The Democratic Unionists, Ulster Unionist party, Sinn Féin, the SDLP and Alliance had been locked in negotiations up until 5am at the Stormont Hotel in east Belfast.

The prime minister, David Cameron, said the failure to achieve a breakthrough was disappointing, but urged the parties to “keep going”.

“Although it is disappointing the parties have not been able to reach full agreement at this stage, these talks have achieved much common ground, providing a basis for continuing discussions,” he said.

“There is a shared commitment to making progress on these very difficult issues that continue to be a focus for tension and division across the community.

“I urge the parties to keep going. I also want to thank Dr Richard Haass and his team for their dedicated work.

“The government and the Northern Ireland parties will continue to work together to strengthen further the foundations for peace, stability and prosperity in Northern Ireland.”

Theresa Villiers, the Northern Ireland secretary, said it was “disappointing” but the break down of the talks was not the end of the road.

“The reality is if you look at issues of identity, some people would argue that it’s been a problem for the last 800 years. In many ways, it’s not surprising that it can’t be fixed in three months,” she told the BBC Radio 4 Today programme. “If there were easy solutions, then it would have been part of the Belfast Agreement agreed in 1998.”

Asked whether the UK government should be more involved, she said she has been active behind the scenes but it was important for Northern Ireland politicians to take the lead.
Villiers said there were also wider problems around segregation in Northern Ireland that need to be discussed.

“I’d urge the work to continue on these divisive issues, the importance of this broader project to see an end to sectarian division,” she said. “Flags, parades and the past are an important part of that, but we also need to see progress on more kids sharing their education, more neighbourhoods being less segregated than they are at the moment. It’s also important for the Northern Ireland executive to be working with the government on our shared objective of boosting the economy.”

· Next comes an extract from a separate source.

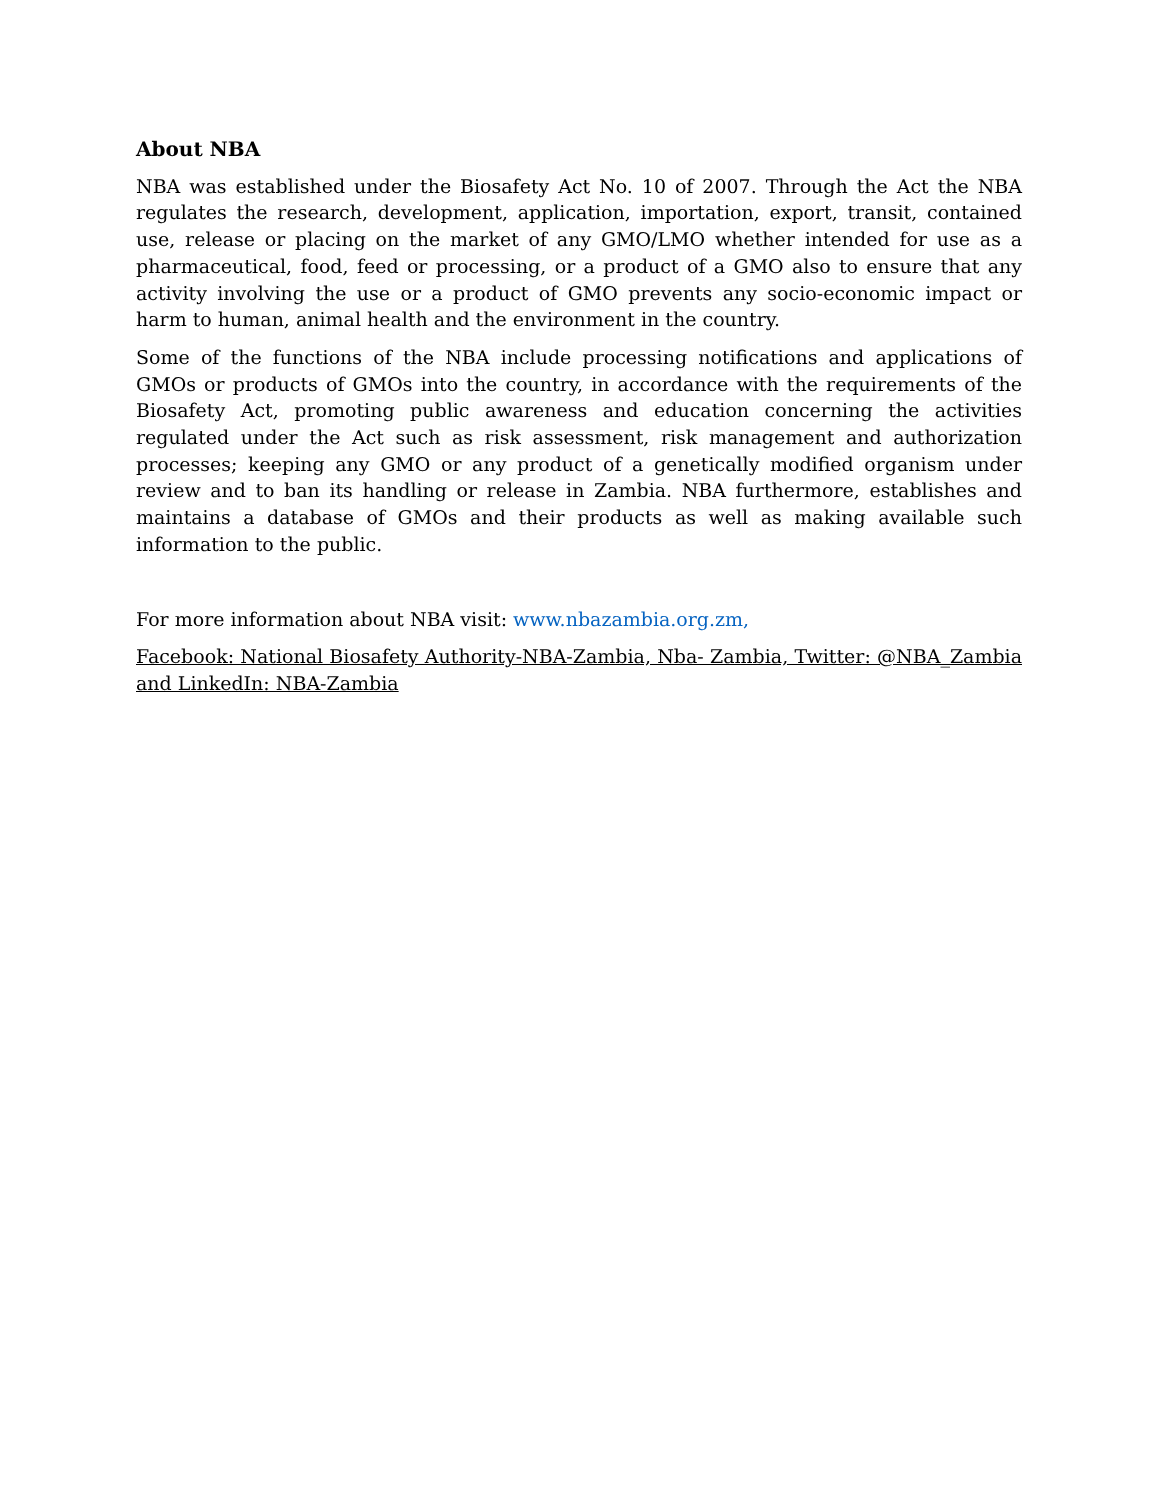About NBA
NBA was established under the Biosafety Act No. 10 of 2007. Through the Act the NBA regulates the research, development, application, importation, export, transit, contained use, release or placing on the market of any GMO/LMO whether intended for use as a pharmaceutical, food, feed or processing, or a product of a GMO also to ensure that any activity involving the use or a product of GMO prevents any socio-economic impact or harm to human, animal health and the environment in the country.
Some of the functions of the NBA include processing notifications and applications of GMOs or products of GMOs into the country, in accordance with the requirements of the Biosafety Act, promoting public awareness and education concerning the activities regulated under the Act such as risk assessment, risk management and authorization processes; keeping any GMO or any product of a genetically modified organism under review and to ban its handling or release in Zambia. NBA furthermore, establishes and maintains a database of GMOs and their products as well as making available such information to the public.
For more information about NBA visit: www.nbazambia.org.zm,
Facebook: National Biosafety Authority-NBA-Zambia, Nba- Zambia, Twitter: @NBA_Zambia and LinkedIn: NBA-Zambia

In a hard-hitting assessment of the unionists' attitude to the parades and flag issues, Ford said: “On parades new structures have been proposed. But the real issue with parades was never about structures – the problem was behaviour. The desperate attempts by the unionist parties to resist an effective code of conduct for marchers and protesters showed that very clearly. So while we have a new approach to structures, it remains to be seen whether there will be any change in behaviour.

“If the attitude to flags is anything to go by, we don’t hold out much hope, because the biggest disappointment of this process has been the refusal to face up to the issue of flags."

Talks chairman Haass and his co-chair Meagan O'Sullivan were unable to persuade the parties to accept the seventh draft of a 38-page agreement on flags, marches and the past.

Commenting on the breakup of the talks, Haass said all five parties had "given it their best" and were "prepared to continue" with the process.

"It would have been nice to have come out here tonight and say we have got all five parties completely signed on to the text," he said.

The Sinn Féin president, Gerry Adams, said his negotiating team believed there was a "basis for a deal in the proposals put forward".

He said the team would recommend it to the party's executive, though he said the proposed deal was "not perfect".

"I'm sure there will be a lot of disappointment out there as people come to terms with the fact that there doesn't appear at this point to be an agreement," he said.

There appeared to be more agreement about issues to deal with past Troubles crimes and their legacy among the parties with the establishment of a new investigative body.

One of the most controversial issues is the legacy of the past conflict in which 3,500 people died. Around 3,000 of those killings remain unsolved and the Haass talks discussed the creation of a new police-investigative body to re-examine these cases. Thousands more suffered injuries and psychological trauma in three and a half decades of violence.